# What you need to do
Somewhere below are a line with "Obviously the foundation" and a later line with "Expanding vs. Dividing the Pie". Output exactly those lines and all lines between them.

# Exercise material
####
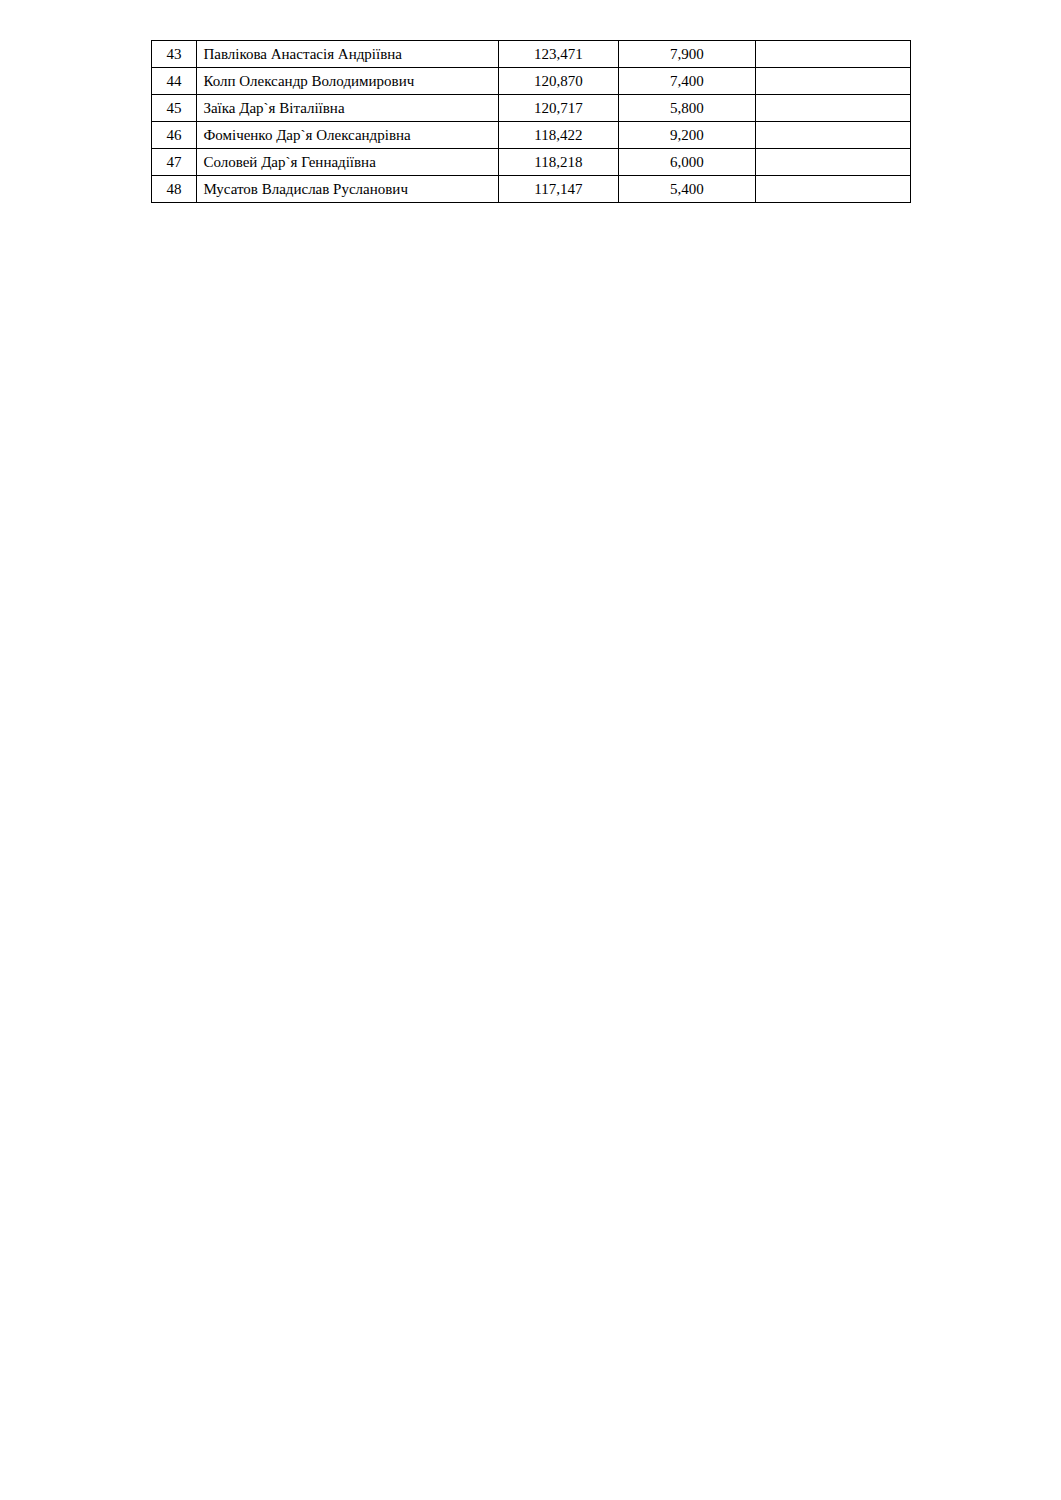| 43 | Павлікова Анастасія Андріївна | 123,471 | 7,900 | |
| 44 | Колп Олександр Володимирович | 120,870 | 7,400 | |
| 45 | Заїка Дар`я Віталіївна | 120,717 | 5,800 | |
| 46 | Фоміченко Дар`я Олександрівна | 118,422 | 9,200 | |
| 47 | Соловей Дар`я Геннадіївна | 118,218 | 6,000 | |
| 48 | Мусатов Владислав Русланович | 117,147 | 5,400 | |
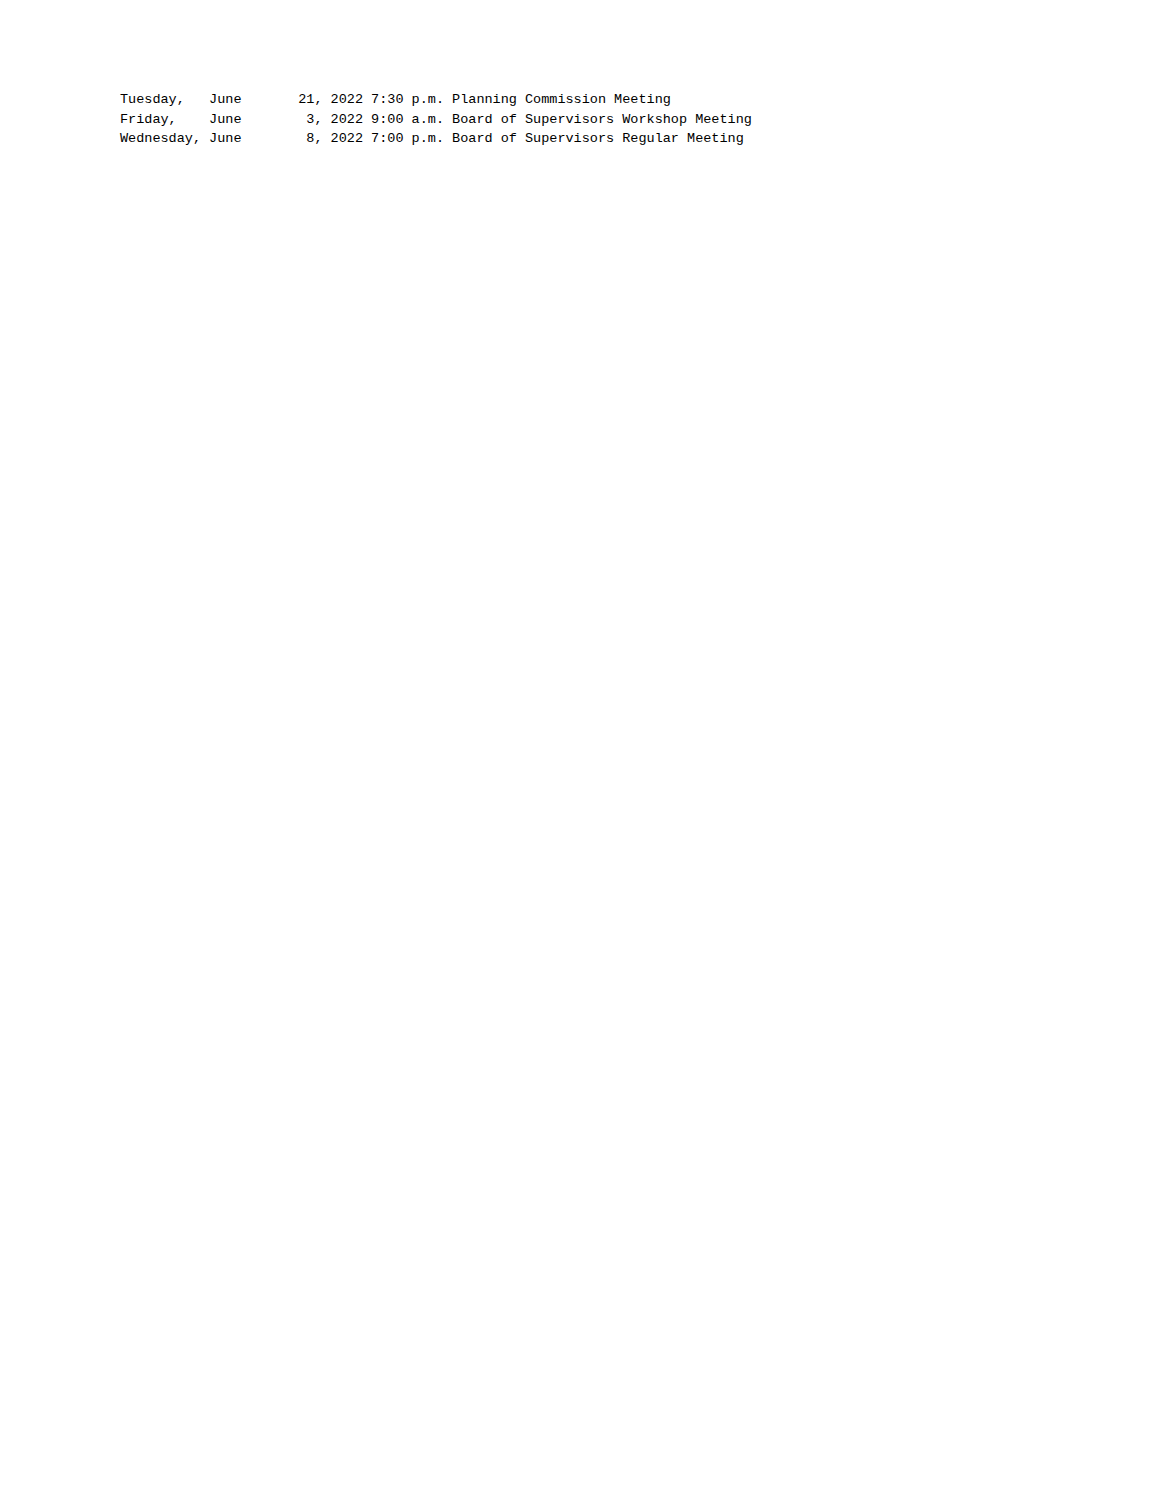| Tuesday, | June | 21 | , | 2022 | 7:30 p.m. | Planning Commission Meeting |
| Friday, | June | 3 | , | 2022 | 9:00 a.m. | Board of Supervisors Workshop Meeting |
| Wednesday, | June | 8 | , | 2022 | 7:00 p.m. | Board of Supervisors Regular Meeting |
####
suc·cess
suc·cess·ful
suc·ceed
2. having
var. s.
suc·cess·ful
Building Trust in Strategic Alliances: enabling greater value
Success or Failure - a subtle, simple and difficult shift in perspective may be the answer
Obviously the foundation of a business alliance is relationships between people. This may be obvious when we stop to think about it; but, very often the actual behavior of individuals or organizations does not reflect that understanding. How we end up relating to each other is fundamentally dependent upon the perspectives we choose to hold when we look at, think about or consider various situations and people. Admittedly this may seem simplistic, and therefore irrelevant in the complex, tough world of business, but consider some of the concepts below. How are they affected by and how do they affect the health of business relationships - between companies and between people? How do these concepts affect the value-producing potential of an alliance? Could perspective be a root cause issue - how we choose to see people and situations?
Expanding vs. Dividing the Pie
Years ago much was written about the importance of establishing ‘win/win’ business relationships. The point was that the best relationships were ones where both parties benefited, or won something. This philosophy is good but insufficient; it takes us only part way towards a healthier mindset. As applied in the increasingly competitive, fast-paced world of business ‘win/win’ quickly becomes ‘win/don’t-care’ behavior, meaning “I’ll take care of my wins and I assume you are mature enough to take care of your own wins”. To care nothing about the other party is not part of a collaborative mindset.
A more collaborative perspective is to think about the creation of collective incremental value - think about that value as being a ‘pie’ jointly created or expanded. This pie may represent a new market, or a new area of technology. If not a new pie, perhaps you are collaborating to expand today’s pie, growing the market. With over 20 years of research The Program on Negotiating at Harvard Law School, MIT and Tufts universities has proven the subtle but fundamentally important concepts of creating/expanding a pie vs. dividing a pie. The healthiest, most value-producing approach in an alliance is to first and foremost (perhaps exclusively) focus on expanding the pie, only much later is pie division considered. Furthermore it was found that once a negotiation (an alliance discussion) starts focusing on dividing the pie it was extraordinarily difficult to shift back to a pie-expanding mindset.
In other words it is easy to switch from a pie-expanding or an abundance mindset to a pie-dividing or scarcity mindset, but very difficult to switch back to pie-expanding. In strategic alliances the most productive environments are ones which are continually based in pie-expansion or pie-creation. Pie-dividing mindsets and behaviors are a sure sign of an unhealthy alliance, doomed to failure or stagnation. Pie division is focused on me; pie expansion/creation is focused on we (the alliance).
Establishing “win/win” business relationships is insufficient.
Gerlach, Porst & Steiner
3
####
# Solution to the problem
Obviously the foundation of a business alliance is relationships between people. This may be obvious when we stop to think about it; but, very often the actual behavior of individuals or organizations does not reflect that understanding. How we end up relating to each other is fundamentally dependent upon the perspectives we choose to hold when we look at, think about or consider various situations and people. Admittedly this may seem simplistic, and therefore irrelevant in the complex, tough world of business, but consider some of the concepts below. How are they affected by and how do they affect the health of business relationships - between companies and between people? How do these concepts affect the value-producing potential of an alliance? Could perspective be a root cause issue - how we choose to see people and situations?
Expanding vs. Dividing the Pie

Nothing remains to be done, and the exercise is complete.